TAHLİYE İSTEYİP ÜST MAHKEMEYE İTİRAZDA BULUNDULAR
“Olası kastla ve şuurlu taksirle birdenbire Çok kişinin vefatına ve yaralanmasına neden olmak” cürümlerinden nöbetçi Sulh Ceza Sorgu Hakimliğince tutuklanan şüpheliler, üst mahkeme sıfatıyla nöbetçi Asliye Ceza Mahkemesine itirazda bulundu.
Şüpheliler, ‘olayda rastgele bir sorumlulukları bulunmadığını, kolon ve kiriş kesme argümanlarının gerçek dışı olduğunu, buna ait avukatları aracılığıyla evraka sunulan imaj, fotoğraf ve öbür kanıtlar bir Tüm olarak incelendiğinde bu durumun açığa çıkacağını, cürmün katalog cürümler kapsamında olmadığını’ savıyla başka farklı tahliye isteminde bulundu. Şüpheliler, mahkemenin aykırı kanaatte olması durumunda da yurtdışı çıkış yasağı, isimli Denetim yahut nakdi kefaletle hür bırakılmalarını talep etti.

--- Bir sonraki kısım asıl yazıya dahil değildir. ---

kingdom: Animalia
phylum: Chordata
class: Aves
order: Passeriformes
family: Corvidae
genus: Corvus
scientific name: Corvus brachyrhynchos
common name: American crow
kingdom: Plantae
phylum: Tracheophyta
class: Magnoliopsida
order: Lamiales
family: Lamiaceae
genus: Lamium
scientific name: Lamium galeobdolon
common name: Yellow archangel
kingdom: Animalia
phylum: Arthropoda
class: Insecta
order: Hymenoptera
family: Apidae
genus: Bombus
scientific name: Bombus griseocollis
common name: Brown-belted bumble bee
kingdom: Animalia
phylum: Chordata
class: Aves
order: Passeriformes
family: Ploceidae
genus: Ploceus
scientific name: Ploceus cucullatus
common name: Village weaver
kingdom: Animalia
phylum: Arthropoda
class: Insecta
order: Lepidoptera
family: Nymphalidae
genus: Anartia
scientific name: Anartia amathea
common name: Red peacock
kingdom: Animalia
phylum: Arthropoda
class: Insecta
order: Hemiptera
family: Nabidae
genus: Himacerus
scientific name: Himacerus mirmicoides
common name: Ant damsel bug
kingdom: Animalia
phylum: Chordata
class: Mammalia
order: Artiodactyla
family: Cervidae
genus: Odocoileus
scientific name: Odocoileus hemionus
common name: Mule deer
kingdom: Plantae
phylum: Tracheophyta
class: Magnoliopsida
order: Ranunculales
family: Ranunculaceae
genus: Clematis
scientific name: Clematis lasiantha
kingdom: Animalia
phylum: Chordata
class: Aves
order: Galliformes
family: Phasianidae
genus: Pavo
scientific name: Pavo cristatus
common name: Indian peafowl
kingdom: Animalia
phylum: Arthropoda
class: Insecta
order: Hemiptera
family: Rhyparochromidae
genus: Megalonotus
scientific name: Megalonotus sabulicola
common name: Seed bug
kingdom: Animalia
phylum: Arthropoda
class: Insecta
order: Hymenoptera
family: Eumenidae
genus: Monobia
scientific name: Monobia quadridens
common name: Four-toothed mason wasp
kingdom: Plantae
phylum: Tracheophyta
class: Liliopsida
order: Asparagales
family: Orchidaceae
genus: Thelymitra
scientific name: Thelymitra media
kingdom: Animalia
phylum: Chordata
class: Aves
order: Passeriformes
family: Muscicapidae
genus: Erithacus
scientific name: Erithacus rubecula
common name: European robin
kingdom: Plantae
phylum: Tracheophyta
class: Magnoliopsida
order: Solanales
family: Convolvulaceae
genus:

“ADLİ Denetim ŞU EVREDE YETERSİZ KALIR”
Mahkeme, kanıtların şimdi toplanmamış olması, sanıkların kaçma yahut kanıtları karartma ihtimali de göz önünde bulundurulduğunda tutuklama önleminin şu evrede yerinde olduğunu belirtti.
Tüm belge kapsamı dikkate alındığında, Avrupa İnsan Hakları Mukavelesinin 5. Unsurunda öngörülen geçerli Kuşku sebeplerinin 1982 Anayasasının 19. Hususunda belirtilen Güçlü belirtinin ve CMK’nın 100/1 unsurunda öngörülen Güçlü cürüm kuşkusunu gösteren somut kanıtların varlığı, müsnet cürüm için kanunda öngörülen cezanın alt ve üst sonu, verilmesi beklenen cezaya nazaran tutuklama önleminin ölçülü olması nedeniyle isimli Denetim önlemlerinin de şu etapta yetersiz kalacağından şüphelilerin itirazlarının farklı ayrı reddine karar verip belgeyi soruşturmayı yürüten Diyarbakır Cumhuriyet Başsavcılığı zelzele Hataları Soruşturma Ofisine iade etti.
Mevzuat gereği, soruşturma tamamlanana kadar şüphelilerin tutukluluk durumları ayda bir resen gözden geçirilecek.